The solution is to create a volume mount just for this and tell Balena about it:

volumes:
  # .. (other volumes)
  - k3s_flexvol:/opt/libexec/kubernetes/kubelet-plugins/volume/exec

I also updated the K3s agent to point to this location instead of its default, rather than tempting fate and trying to add the Docker volume at the default path: --kubelet-arg=volume-plugin-dir=/opt/libexec/kubernetes/kubelet-plugins/volume/exec.

Another problem I encountered was that Calico by default, if you’re using their new “operator”-based deployment, will configure the CNI to use VxLAN for some pieces. IPIP is the usual default so I’m not sure why it changed in the operator migration, but I recall there were similar MTU issues with this setup. You can change this default by updating the Calico “deployment” resource:

... calico deployment

Cluster contextualization

As discussed, Balena’s deployment model assumes that a single application is deployed to all devices in a given fleet. Yet, in a K3s cluster, there are effectively two applications we need: one for the K3s API server, which drives the state of the cluster, and one for the kubelet agents, which create and manage the pods. A K3s cluster must initially start with an API server process. When the server bootstraps, it creates a node enrollment token, which the kubelets use to authorize themselves to join the cluster. This process of the cluster attaining this state, where the nodes have identified eachother and agreed on respective roles, is called contextualization.1

This could be done in any number of ways, but I wanted to see how much of this could reasonably be automated.

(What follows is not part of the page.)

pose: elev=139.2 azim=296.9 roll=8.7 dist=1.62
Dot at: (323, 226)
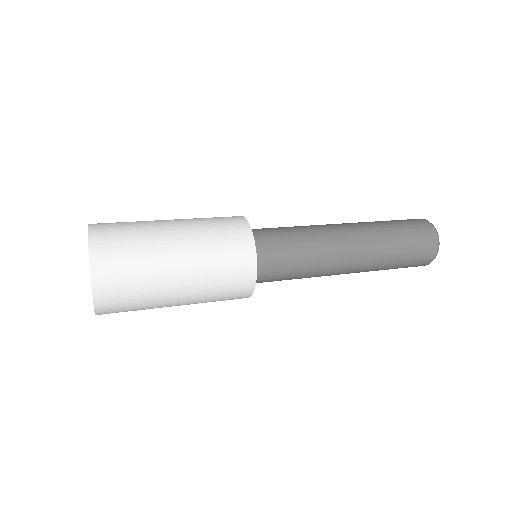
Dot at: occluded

The approach I landed on leverages the fact that you can specify an additional label io.balena.features.balena-api to have a Balena API token available in the container environment. We can use this token to update device variables to auto-configure the cluster. It works like this:

First device enrollment: Device A is enrolled to the fleet; it is the first device. The first application container to start is the k3s_context container, which runs a script to determine what role the device will have. The script pulls a list of all devices in the fleet. If it is the first device, it sets a device variable K3S_ROLE=server on itself. The k3s_context container then goes into a wait loop, where it periodically wakes up to see if the server has started properly. If so, it writes two fleet device variables K3S_URL=... (which points to Device A’s IP) and K3S_TOKEN=... (which has the value of the enroll token.) The enroll token is normally written to disk by the k3s container to its data directory; because this is backed by a Docker volume, we can share the volume with the context container, so it can read it easily.

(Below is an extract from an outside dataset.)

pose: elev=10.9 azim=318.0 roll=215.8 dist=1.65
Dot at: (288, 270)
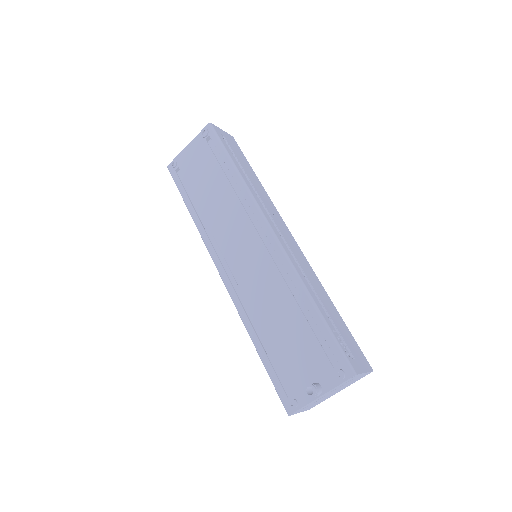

Subsequent device enrollment: Device B is enrolled to the fleet. Again, the context container starts first. But, it sees that there is another device already in the fleet, which means the server must exits. So it sets K3S_ROLE=agent on itself; the API server URL and enroll token are already available to it because they are fleet variables, which apply to all devices as defaults.

Adding VPN

  • Why? Who knows. K3s uses TLS anyways?? What is the point? Using local addresses on the network seems sufficient and is much easier to wrangle.
  • Seems like maybe the point is if you have other things connected to Tailscale and want to access pods over VPN (e.g., from the outside)
  1. I have not seen this word used much, and I think Kate Keahey is the originator of its meaning. I haven’t found another word that describes this process.